▶ WORK ITEM: Check each line of the data for "instruments", and copy the ones that have it.

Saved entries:
* * * * * * * * *

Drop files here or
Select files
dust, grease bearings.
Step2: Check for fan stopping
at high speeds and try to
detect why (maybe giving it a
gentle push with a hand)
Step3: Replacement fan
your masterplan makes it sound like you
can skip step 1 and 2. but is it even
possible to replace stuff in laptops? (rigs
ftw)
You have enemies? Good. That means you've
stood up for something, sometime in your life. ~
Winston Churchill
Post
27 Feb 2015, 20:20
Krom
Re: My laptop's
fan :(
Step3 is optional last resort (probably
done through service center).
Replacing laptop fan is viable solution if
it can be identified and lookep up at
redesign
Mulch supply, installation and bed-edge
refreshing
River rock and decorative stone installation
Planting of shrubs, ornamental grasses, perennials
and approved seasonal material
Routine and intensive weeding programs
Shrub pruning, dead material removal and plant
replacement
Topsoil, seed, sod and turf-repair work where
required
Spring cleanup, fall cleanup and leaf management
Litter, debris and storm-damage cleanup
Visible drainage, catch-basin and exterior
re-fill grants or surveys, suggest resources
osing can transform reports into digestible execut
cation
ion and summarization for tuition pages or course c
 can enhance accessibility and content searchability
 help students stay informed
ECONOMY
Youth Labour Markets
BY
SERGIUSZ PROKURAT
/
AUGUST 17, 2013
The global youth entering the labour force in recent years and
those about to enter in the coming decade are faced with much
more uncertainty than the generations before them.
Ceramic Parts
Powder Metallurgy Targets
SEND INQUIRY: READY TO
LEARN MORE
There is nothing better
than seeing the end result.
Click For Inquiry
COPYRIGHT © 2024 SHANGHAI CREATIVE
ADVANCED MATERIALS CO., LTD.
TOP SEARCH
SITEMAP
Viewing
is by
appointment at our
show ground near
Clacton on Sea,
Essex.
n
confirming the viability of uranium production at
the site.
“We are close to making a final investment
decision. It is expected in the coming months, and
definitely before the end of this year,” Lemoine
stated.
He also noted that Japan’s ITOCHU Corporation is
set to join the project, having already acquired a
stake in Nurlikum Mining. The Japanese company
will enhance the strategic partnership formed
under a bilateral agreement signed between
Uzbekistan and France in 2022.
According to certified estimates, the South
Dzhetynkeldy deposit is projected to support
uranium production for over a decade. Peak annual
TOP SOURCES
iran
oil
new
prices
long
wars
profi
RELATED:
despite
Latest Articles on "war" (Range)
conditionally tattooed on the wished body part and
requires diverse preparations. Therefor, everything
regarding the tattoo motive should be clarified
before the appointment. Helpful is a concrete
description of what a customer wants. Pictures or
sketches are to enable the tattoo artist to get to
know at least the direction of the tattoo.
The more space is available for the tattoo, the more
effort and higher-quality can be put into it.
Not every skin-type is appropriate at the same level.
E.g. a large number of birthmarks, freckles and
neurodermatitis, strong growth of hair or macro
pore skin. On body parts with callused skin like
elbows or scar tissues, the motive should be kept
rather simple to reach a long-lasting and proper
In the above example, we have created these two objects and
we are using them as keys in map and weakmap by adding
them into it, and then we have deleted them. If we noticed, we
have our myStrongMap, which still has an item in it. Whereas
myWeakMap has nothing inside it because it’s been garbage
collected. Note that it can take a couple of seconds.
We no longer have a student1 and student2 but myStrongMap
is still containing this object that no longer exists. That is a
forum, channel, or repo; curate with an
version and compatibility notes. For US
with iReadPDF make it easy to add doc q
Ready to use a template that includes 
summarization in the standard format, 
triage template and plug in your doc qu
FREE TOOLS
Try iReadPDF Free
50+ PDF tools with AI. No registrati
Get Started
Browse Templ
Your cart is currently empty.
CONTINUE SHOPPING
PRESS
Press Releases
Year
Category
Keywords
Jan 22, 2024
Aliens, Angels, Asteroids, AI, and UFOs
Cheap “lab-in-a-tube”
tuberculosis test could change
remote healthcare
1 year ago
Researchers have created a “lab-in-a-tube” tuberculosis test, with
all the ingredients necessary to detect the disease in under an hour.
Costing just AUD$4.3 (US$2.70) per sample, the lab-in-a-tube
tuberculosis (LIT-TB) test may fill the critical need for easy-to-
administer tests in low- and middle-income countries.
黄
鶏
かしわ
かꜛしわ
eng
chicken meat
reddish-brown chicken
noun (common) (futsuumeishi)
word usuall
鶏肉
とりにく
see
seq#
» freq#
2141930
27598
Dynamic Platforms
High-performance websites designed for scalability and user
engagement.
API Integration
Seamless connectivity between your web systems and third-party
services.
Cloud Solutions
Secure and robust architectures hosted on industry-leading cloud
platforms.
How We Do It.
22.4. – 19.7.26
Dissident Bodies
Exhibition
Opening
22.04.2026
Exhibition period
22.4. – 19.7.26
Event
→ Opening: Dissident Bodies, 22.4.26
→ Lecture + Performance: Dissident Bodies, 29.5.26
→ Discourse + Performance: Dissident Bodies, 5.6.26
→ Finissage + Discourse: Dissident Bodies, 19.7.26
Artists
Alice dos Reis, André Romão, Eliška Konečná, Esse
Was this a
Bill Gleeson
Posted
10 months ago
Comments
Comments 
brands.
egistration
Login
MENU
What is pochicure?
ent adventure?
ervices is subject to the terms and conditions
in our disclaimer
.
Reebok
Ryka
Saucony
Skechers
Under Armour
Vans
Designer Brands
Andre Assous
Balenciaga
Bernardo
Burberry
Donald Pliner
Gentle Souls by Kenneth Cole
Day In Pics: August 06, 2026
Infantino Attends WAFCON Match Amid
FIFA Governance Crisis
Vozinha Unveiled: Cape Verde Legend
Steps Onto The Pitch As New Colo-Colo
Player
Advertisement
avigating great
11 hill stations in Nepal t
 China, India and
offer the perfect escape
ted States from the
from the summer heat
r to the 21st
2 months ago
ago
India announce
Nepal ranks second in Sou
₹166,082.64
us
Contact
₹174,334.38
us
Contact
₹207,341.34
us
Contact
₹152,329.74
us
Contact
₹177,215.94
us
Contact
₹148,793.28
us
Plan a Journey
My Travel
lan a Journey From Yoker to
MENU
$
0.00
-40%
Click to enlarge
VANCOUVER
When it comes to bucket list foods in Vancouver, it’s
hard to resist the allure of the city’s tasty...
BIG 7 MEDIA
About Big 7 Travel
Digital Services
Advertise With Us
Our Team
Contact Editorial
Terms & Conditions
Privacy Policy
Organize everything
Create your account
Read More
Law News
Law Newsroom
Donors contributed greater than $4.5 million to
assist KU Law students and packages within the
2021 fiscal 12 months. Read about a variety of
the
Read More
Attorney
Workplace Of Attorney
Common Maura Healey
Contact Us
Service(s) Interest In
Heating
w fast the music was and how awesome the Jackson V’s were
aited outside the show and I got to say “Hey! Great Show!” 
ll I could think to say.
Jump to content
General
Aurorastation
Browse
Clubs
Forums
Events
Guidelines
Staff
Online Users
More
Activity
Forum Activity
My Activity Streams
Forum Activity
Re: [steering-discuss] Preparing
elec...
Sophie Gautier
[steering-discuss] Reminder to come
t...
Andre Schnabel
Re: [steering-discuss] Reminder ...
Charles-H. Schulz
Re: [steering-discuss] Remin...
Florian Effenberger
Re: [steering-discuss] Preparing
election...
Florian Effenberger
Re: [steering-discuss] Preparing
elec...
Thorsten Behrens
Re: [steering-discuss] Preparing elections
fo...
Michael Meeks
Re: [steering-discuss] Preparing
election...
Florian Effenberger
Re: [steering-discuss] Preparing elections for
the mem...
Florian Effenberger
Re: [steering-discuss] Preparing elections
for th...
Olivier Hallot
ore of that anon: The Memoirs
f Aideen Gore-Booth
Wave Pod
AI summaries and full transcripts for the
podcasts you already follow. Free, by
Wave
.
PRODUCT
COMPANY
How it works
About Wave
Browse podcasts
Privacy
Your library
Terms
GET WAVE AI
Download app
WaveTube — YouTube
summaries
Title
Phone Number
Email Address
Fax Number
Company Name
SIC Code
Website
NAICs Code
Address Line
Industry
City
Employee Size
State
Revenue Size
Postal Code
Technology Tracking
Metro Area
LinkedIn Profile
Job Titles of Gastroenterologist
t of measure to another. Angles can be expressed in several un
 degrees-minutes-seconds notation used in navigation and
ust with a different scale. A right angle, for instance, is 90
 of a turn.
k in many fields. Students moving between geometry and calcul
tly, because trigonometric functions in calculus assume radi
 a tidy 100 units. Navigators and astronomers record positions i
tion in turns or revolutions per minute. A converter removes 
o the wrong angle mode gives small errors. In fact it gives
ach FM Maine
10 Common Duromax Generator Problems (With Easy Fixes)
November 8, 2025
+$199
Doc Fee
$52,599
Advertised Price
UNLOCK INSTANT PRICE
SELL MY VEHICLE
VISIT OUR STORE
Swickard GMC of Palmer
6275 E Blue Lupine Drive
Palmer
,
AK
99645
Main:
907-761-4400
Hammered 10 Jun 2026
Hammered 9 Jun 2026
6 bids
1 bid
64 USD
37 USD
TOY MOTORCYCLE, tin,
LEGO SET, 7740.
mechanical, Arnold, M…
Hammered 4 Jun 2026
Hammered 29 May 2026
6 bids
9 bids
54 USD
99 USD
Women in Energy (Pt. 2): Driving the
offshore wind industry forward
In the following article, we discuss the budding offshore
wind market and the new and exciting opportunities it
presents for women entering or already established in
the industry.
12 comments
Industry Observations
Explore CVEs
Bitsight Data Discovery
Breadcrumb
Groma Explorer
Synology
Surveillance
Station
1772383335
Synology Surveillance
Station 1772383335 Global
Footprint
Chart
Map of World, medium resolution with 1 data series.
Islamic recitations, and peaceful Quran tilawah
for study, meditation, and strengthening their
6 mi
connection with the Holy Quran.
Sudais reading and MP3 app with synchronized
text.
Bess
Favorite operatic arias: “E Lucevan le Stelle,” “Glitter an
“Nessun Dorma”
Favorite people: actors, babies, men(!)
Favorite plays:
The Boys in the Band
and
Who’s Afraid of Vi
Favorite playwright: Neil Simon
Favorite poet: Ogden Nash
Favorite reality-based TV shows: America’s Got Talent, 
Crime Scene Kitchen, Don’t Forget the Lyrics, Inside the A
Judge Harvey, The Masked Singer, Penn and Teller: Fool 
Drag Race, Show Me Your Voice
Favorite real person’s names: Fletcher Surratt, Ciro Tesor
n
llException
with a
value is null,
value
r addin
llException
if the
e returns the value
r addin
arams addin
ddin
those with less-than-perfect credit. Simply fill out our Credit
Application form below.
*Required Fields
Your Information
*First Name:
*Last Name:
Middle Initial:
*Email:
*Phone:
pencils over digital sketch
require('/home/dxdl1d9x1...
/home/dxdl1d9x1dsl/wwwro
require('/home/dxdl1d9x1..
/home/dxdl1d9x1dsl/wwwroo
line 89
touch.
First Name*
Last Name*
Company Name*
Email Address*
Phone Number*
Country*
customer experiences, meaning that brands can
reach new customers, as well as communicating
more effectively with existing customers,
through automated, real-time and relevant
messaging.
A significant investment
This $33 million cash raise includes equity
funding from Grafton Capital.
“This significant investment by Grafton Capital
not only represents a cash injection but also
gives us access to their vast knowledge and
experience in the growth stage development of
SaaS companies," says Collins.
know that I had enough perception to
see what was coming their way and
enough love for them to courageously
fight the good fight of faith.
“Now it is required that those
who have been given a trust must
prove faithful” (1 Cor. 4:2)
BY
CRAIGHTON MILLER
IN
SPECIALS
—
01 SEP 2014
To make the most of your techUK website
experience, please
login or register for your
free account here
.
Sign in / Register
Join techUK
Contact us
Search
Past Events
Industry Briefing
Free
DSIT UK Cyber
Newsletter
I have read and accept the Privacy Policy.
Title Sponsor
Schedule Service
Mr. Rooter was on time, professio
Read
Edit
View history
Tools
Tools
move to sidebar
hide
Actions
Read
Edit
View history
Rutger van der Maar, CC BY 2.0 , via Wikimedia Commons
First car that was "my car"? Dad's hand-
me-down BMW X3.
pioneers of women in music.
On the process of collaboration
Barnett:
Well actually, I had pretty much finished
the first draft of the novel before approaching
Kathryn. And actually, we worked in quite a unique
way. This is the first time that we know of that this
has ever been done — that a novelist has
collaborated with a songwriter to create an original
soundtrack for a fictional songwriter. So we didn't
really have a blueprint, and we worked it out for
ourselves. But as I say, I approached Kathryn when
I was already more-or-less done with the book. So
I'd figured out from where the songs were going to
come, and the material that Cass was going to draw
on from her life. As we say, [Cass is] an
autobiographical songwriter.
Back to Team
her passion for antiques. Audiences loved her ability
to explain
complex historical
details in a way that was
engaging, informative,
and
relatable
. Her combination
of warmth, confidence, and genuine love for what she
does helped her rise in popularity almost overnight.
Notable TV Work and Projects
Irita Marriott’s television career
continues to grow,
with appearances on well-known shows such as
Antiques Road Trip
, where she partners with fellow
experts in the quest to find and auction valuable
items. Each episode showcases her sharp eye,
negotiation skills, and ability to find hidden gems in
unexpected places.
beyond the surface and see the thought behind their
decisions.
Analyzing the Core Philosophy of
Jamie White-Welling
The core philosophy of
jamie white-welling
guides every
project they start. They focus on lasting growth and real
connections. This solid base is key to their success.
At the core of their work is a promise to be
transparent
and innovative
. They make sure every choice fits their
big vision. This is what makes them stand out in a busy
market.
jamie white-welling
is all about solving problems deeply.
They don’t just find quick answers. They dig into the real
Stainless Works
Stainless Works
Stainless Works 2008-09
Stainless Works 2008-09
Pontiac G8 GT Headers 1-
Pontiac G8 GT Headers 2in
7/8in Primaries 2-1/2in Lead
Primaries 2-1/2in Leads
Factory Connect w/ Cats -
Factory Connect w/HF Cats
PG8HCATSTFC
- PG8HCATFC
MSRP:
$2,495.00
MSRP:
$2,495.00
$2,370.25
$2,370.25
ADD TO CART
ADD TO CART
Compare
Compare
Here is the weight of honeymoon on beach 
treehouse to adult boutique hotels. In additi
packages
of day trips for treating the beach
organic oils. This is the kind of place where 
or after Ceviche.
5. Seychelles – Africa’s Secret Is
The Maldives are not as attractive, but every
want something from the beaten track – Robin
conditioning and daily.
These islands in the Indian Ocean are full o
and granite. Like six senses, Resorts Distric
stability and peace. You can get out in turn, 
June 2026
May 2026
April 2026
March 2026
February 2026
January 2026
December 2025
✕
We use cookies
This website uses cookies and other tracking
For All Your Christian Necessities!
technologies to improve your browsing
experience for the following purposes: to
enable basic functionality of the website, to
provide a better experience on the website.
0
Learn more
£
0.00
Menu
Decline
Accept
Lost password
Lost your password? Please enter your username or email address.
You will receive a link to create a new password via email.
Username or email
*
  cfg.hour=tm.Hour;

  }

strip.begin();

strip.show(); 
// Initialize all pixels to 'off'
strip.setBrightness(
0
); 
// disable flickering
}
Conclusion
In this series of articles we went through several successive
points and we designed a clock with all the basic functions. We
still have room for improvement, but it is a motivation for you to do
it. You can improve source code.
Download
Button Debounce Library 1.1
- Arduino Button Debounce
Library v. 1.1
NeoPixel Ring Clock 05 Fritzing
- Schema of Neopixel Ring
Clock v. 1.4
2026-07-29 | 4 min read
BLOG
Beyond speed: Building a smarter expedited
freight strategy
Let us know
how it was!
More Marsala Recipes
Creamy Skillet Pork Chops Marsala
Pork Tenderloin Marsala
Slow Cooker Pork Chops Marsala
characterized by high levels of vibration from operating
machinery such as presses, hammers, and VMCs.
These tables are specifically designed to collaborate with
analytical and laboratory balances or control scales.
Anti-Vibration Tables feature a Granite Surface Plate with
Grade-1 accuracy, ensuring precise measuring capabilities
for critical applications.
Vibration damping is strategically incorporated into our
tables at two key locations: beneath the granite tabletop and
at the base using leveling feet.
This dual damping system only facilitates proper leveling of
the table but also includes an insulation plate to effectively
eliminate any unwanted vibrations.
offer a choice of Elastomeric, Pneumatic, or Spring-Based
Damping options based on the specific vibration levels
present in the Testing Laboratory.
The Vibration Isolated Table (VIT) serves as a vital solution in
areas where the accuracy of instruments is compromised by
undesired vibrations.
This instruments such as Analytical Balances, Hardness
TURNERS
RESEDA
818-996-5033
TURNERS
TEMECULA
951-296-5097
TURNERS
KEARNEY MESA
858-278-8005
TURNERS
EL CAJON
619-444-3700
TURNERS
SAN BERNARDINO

* * * * * * * * *

▶ OUTPUT FOR THIS TASK:
areas where the accuracy of instruments is compromised by
This instruments such as Analytical Balances, Hardness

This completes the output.